His head still hurt, but his girl was making sense. “Yeah, why didn’t I go down to the lobby? What did the cops say?”

Tasha’s head turned Brian’s way. “He didn’t call them.”

“I didn’t call them because getting them involved means getting Dare’s father involved, and I wasn’t sure he would want that,” Brian said quietly. “Not when we don’t know who this guy is and what he wants.”

“That’s exactly why we should call the police,” Tasha insisted.

Damn. Brian was right. Dare sighed and hoped he looked pathetic enough that Tasha didn’t get too mad at him. “I didn’t think about that. My father would surely be informed, and he could pull me out of Sydney and send someone else in.”

That would mean no more freedom. No more Tasha. The idea of losing this time with her… He couldn’t do it. He couldn’t get on a plane and leave her right now. It was stupid. He hadn’t known her for long, but he was willing to risk his life to get a couple of days with her. That probably said more about how crappy his existence was than he liked, but he couldn’t ignore the feeling. “I’m fine, baby. Brian is right. My father might overreact and bring me home. He doesn’t like it when things go wrong, and he tends to blame me whether I caused the problem or not.”

“I don’t understand any of this.” Tasha shifted, sitting on the bed beside him. “How can you be so calm? Someone tried to kill you.”

“I don’t think murder was his point.” Brian walked in and stood at the end of the bed, a weary expression on his face. “I think kidnapping might have been.
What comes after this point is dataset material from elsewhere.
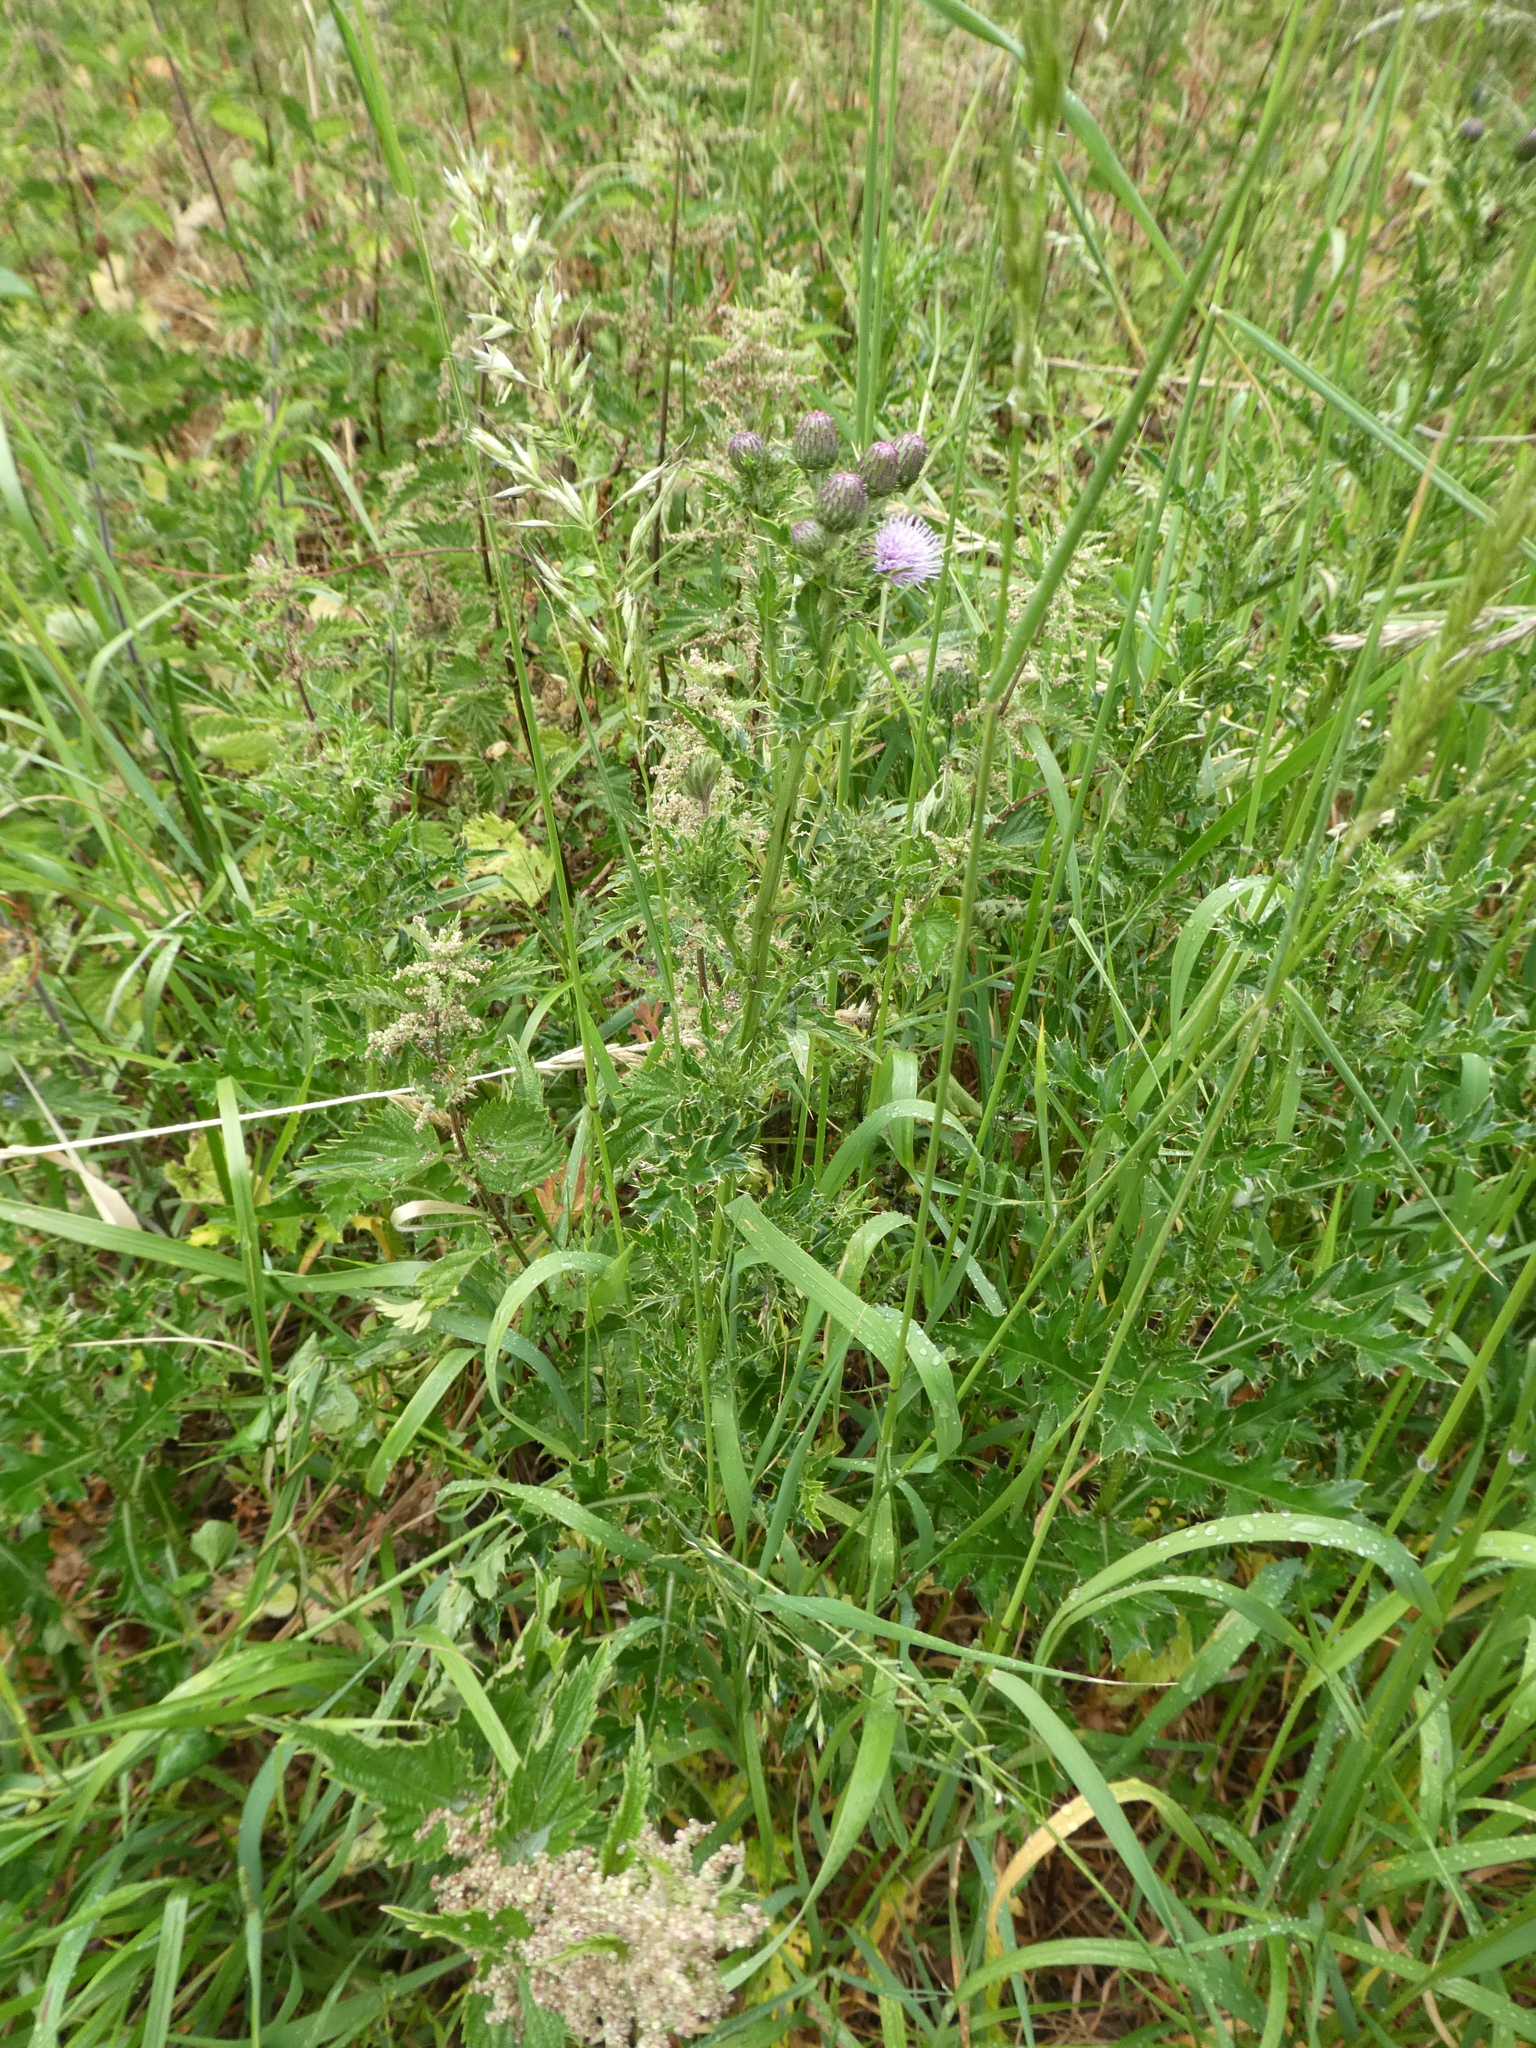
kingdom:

Dare’s family is wealthy. It’s not unheard of for certain groups to kidnap businessmen in foreign countries.”

“In Australia?” Tasha seemed intent on challenging Brian. “I could buy that if we were in a country where those groups work. Australia is one of the safest countries on the planet, with a healthy CCTV system in public spaces.”
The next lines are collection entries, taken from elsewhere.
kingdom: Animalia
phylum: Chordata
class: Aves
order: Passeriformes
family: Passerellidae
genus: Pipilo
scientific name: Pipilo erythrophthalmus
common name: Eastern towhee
“And the world is changing,” Brian shot back. “Criminal groups are getting more bold. Why else would someone send Dare to nap world? They were either planning on kidnapping him and selling him back to his family or they were going to rob him. The watch on his wrist alone is worth twenty grand, and I don’t like to think about what someone with bad intentions could do with his laptop.”
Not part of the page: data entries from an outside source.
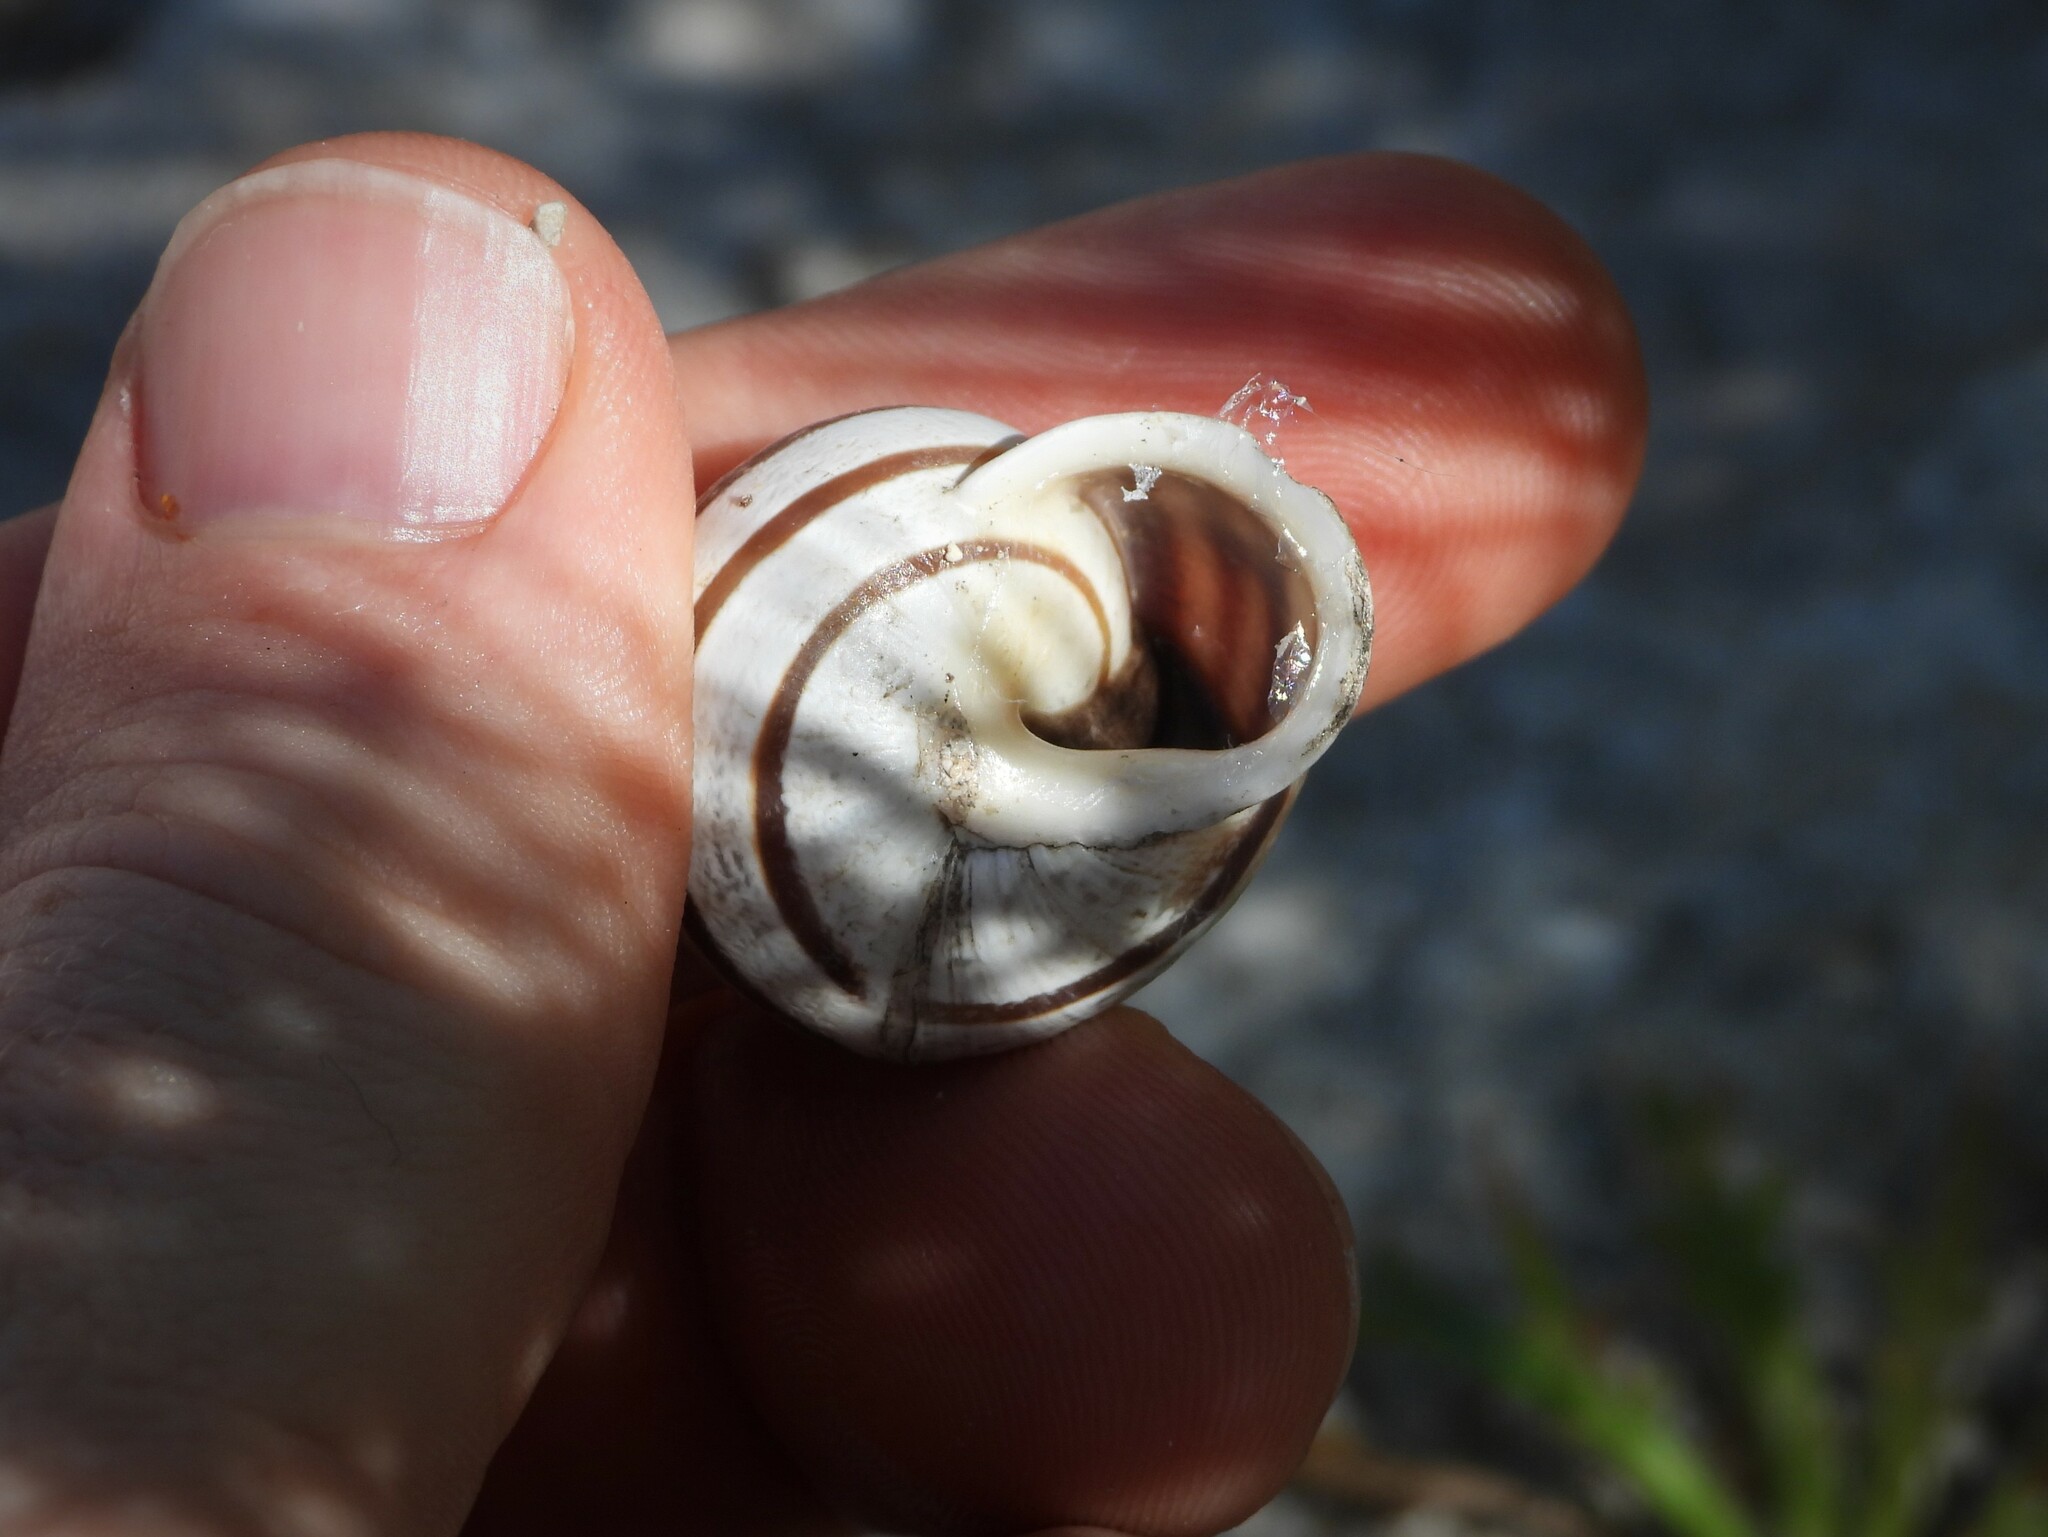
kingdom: Animalia
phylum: Mollusca
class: Gastropoda
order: Stylommatophora
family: Helicidae
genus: Eobania
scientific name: Eobania vermiculata
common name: Chocolateband snail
“It’s password protected.” He wasn’t a fool.

“And it has a biometric get around. Your fingerprint can open it,” Brian pointed out. “It would have been easy to take your key card and your finger and walk right out of here with a whole lot of information about sensitive medical research, not to mention all of Nash’s financials.”

He thought Brian was being paranoid, but then he had recently been taken out with a freaking tranquilizer dart.